Das wären dann mal meine ersten Fragen...

Ach ja, läuft das WAGO IO System auch unter der neuen V3.5?
In der Vorstellunge wurde mit 2.3.xxx gearbeitet glaube ich.

Vielen Dank schon mal.


----------



## MSB (21 November 2013)

Wago IO 750 geht nur mit Codesys V2.3

Die Runtime Lizenz bezahlst du indirekt mit dem Controller.

Codesys ist zwar kostenlos für uns als Endanwender,
aber nicht für Wago bzw. die Steuerungshersteller.
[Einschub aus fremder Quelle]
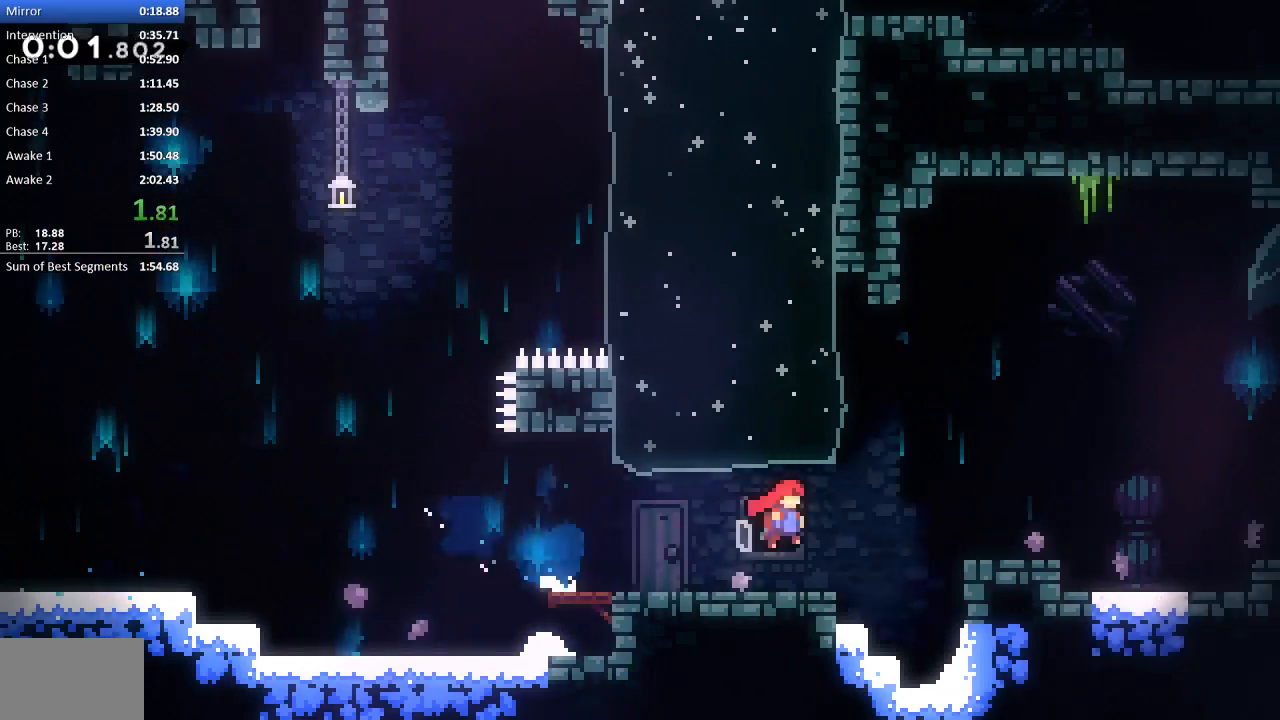
{"buttons": ["CROSS", "R2", "DPAD_DOWN", "DPAD_RIGHT"], "events": [[50, "CROSS", "up"], [150, "CROSS", "down"], [317, "CROSS", "up"], [350, "SQUARE", "down"], [450, "SQUARE", "up"], [483, "CROSS", "down"]]}
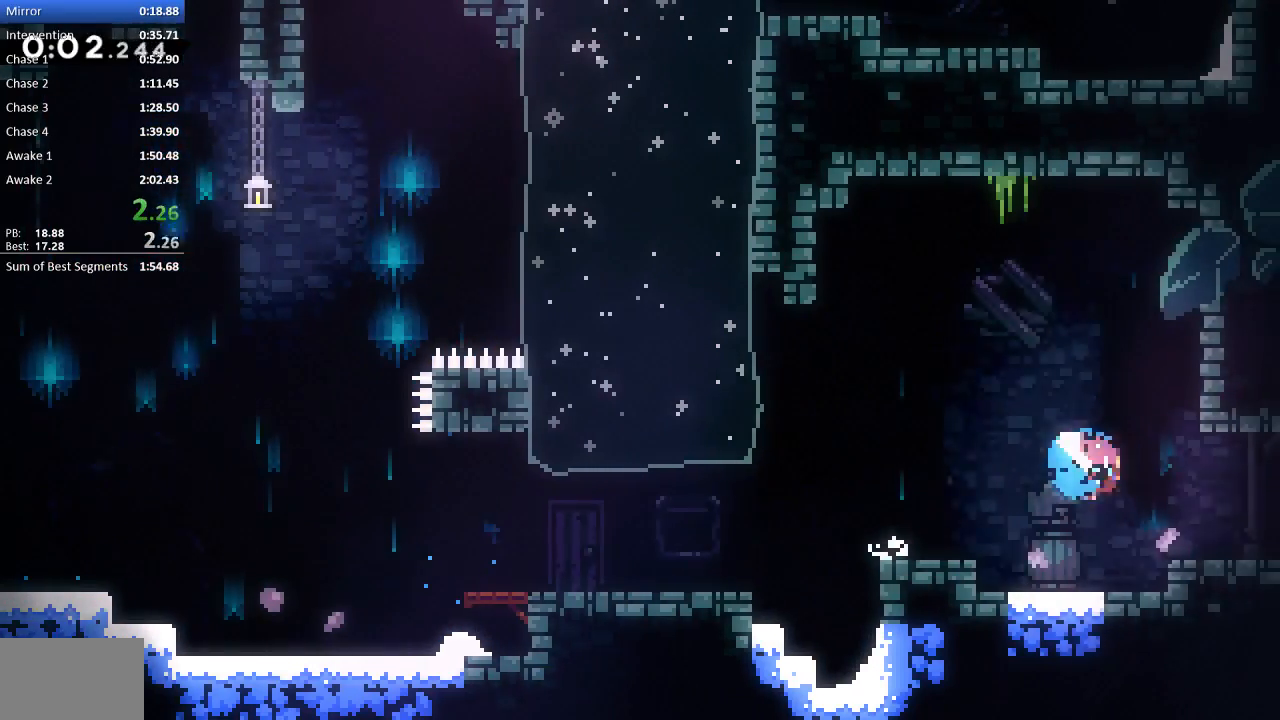
{"buttons": ["R2", "DPAD_DOWN", "DPAD_RIGHT"], "events": [[217, "CROSS", "up"], [250, "R2", "up"], [450, "R2", "down"]]}
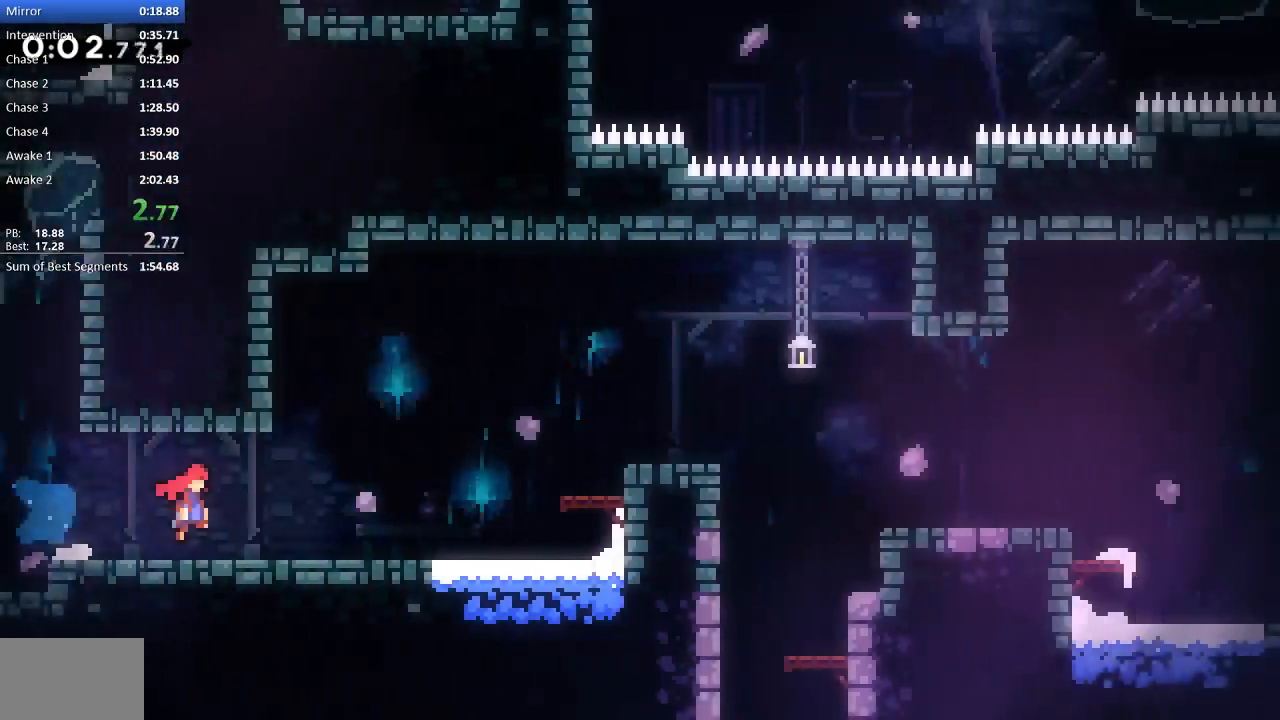
{"buttons": ["CROSS", "R2", "DPAD_DOWN", "DPAD_RIGHT"], "events": [[467, "CROSS", "down"]]}
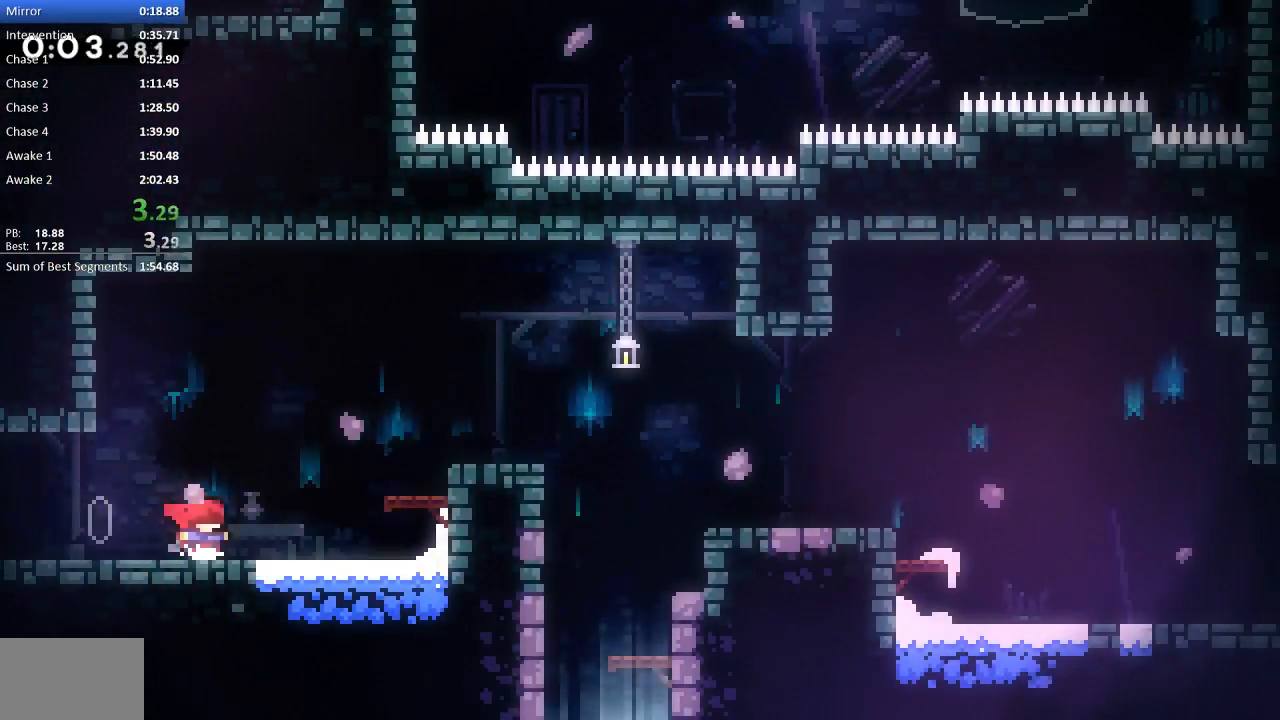
{"buttons": ["SQUARE", "R2", "DPAD_DOWN"], "events": [[33, "DPAD_DOWN", "up"], [333, "CROSS", "up"], [333, "DPAD_DOWN", "down"], [333, "DPAD_RIGHT", "up"], [367, "SQUARE", "down"]]}
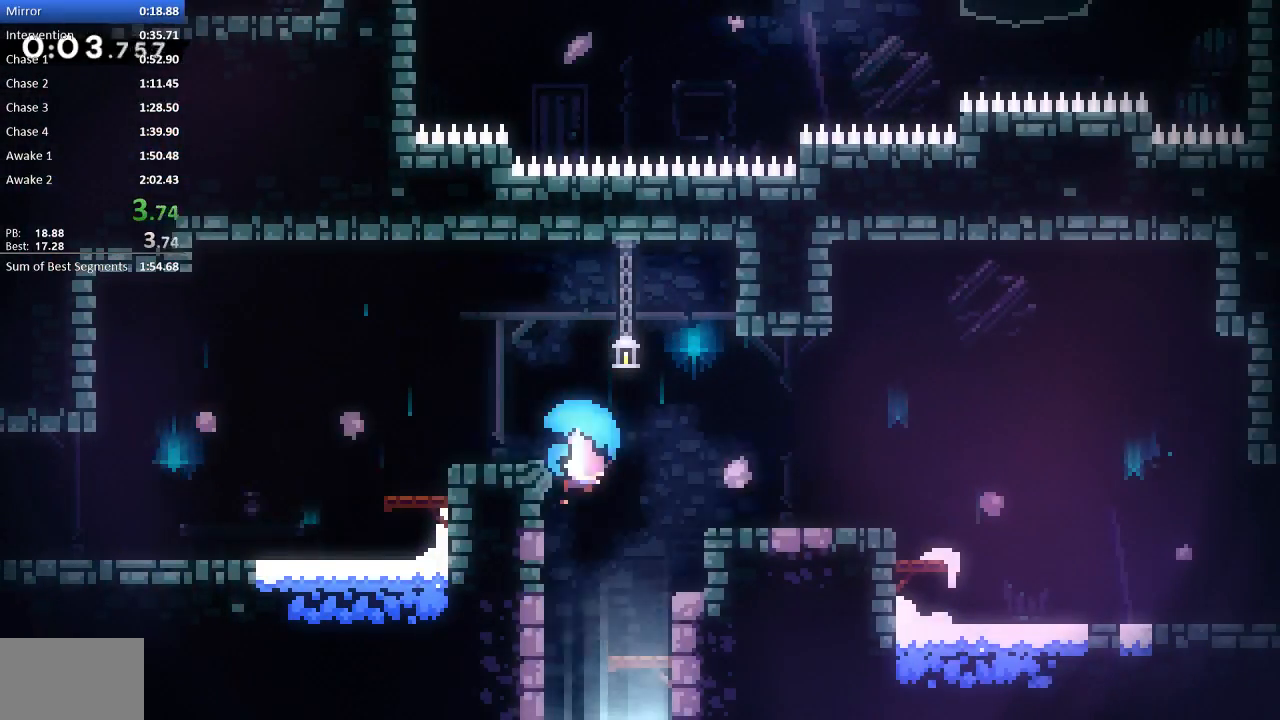
{"buttons": ["R2"], "events": [[400, "DPAD_DOWN", "up"], [467, "SQUARE", "up"]]}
Daher verkauft dir Wago für vergleichsweise (Siemens) wenig Geld Codesys plus die Wago-spezifischen Targets (sowas ähnliches wie die HW-Konfig).

Mfg
Manuel 

Gesendet von meinem GT-I9505 mit Tapatalk


----------



## Roland Wagner (22 November 2013)

Hallo D4K!ZZ4,



> Was mich jetzt nur etwas irritiert ist das Lizenzmodel von Codesys.



Wir wollen mit CODESYS natürlich niemanden irritieren 

Wie MSB schon geschrieben hat, kann man sich CODESYS kostenlos vom Internet herunterladen (www.codesys.com). Man benötigt dazu nur eine Registrierung, die natürlich auch nichts kostet.



> Codesys ist anscheinend Kostenlos?!?


Nun, es kostet uns schon jede Menge, um das Tool so zu entwickeln und weiterzupflegen. 
Aber wie MSB schreibt: die Nutzung ist für Anwender kostenlos, unser Geld (von dem wir natürlich leben müssen) bekommen wir über die Gerätelizenzen. Insofern zahlt auch ein Anwender indirekt mit.

CODESYS V3 ist übrigens eine komplette Neuentwicklung. D.h. CODESYS V2.3 Geräte können damit nicht programmiert werden. Mehr Informationen zu den beiden Versionen und vor allem eine Gegenüberstellung der Eigenschaften findet man unter http://de.codesys.com/das-system.html und dort in der Registerkarte "Versionen".


----------



## AUDSUPERUSER (22 November 2013)

Hallo Herr Wagner

Das Lizenzmodel von 3S ist für die Anwender optimal.
Ich konnte mir die Software downloaden, um vor dem Training bei 3S Erfahrungen zu sammeln.
Und das ohne Unsummen ausgeben zu müssen wie bei .....


Was ich aber nicht verstehe:

Wenn ich dieses Tool nutzen will:

http://store.codesys.com/ethercat-io-link-terminal-el6224.html#Demolizenz

muss ich 500€ + den Dongle bezahlen.

Warum werden hier die Kosten nicht auf das Gerät umgelegt?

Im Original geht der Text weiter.